Los Angeles: Thousands March and Rally for Missing Mexican Students

November 24, 2014 | Revolution Newspaper | revcom.us

 

Thousands of people from Mexico, young and old, took to the streets of Los Angeles Thursday night, November 20, to protest the disappearance and possible mass murder of 43 college students who were last seen in police custody in the city of Iguala on September 26, and who were reportedly turned over to drug traffickers and murdered. This date was the anniversary of the 1910 Mexican Revolution, and it was marked inside Mexico by one of the largest anti-government outpourings of protest yet at this likely massacre of the 43 students.

Photos: revcom.us

In Los Angeles, three protests converged in front of the Mexican consulate near MacArthur Park. The largest was a march, estimated at more than a thousand, of people who had come together to watch President Obama’s speech on immigration at historic Olvera Street. They then marched more than three miles, carrying handmade signs and banners, chanting the whole way to the consulate. There, people took over the streets, expressing their rage at this horrific crime. Some held individual pictures of the 43 students, and photos of many of them were planted in the grass. The father of one of the missing students spoke at the rally.

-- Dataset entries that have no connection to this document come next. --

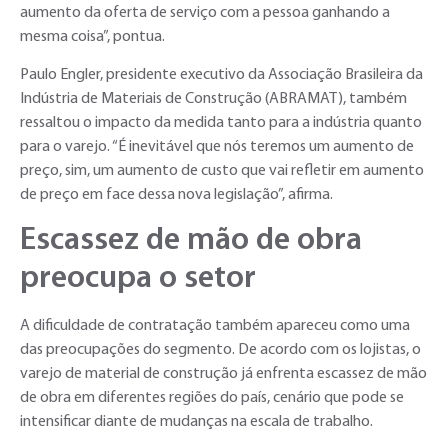
aumento da oferta de serviço com a pessoa ganhando a
mesma coisa”, pontua.
Paulo Engler, presidente executivo da Associação Brasileira da
Indústria de Materiais de Construção (ABRAMAT), também
ressaltou o impacto da medida tanto para a indústria quanto
para o varejo. “É inevitável que nós teremos um aumento de
preço, sim, um aumento de custo que vai refletir em aumento
de preço em face dessa nova legislação”, afirma.
Escassez de mão de obra
preocupa o setor
A dificuldade de contratação também apareceu como uma
das preocupações do segmento. De acordo com os lojistas, o
varejo de material de construção já enfrenta escassez de mão
de obra em diferentes regiões do país, cenário que pode se
intensificar diante de mudanças na escala de trabalho.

The people repeatedly counted to 43 and called out for justice. Another chant demanded, “They took them alive; and alive we want them back”—because many people do not trust the Mexican government and don’t believe its version of what happened to these youths. And over and over the protesters raised the demand that Mexican president Enrique Peña Nieto be removed from office.

The kidnapping and likely murder of these students has struck a powerful chord among the Mexican people; it has unleashed a sentiment that what is happening in Mexico—the disappearances and killings, the violence of the drug traffickers, together with the collusion of the police and government officials—has to end. A woman expressed the sentiments of many people: “I feel horrible, and tired. Enough. And it’s not only 43. There are thousands and thousands.”

There were many Mexican-born high school and college students there who are very angry and impatient. A high school student spoke passionately about how she sees the situation:

I’m Mexican, and I’m tired of the murders and kidnappings that constantly happen in Mexico, and I want it to end; and I want my narco-government to end; and I want this to stop. So that people my age, people going to college, don’t have to fear getting an education. I want my people free. I want my people to not die on the streets, every day. I don’t want them being kidnapped; I want them to be free of this.

We are tired of living in fear, of the drug traffickers and the government; knowing they [the government] are working with them, knowing they will never protect us. We are tired of this.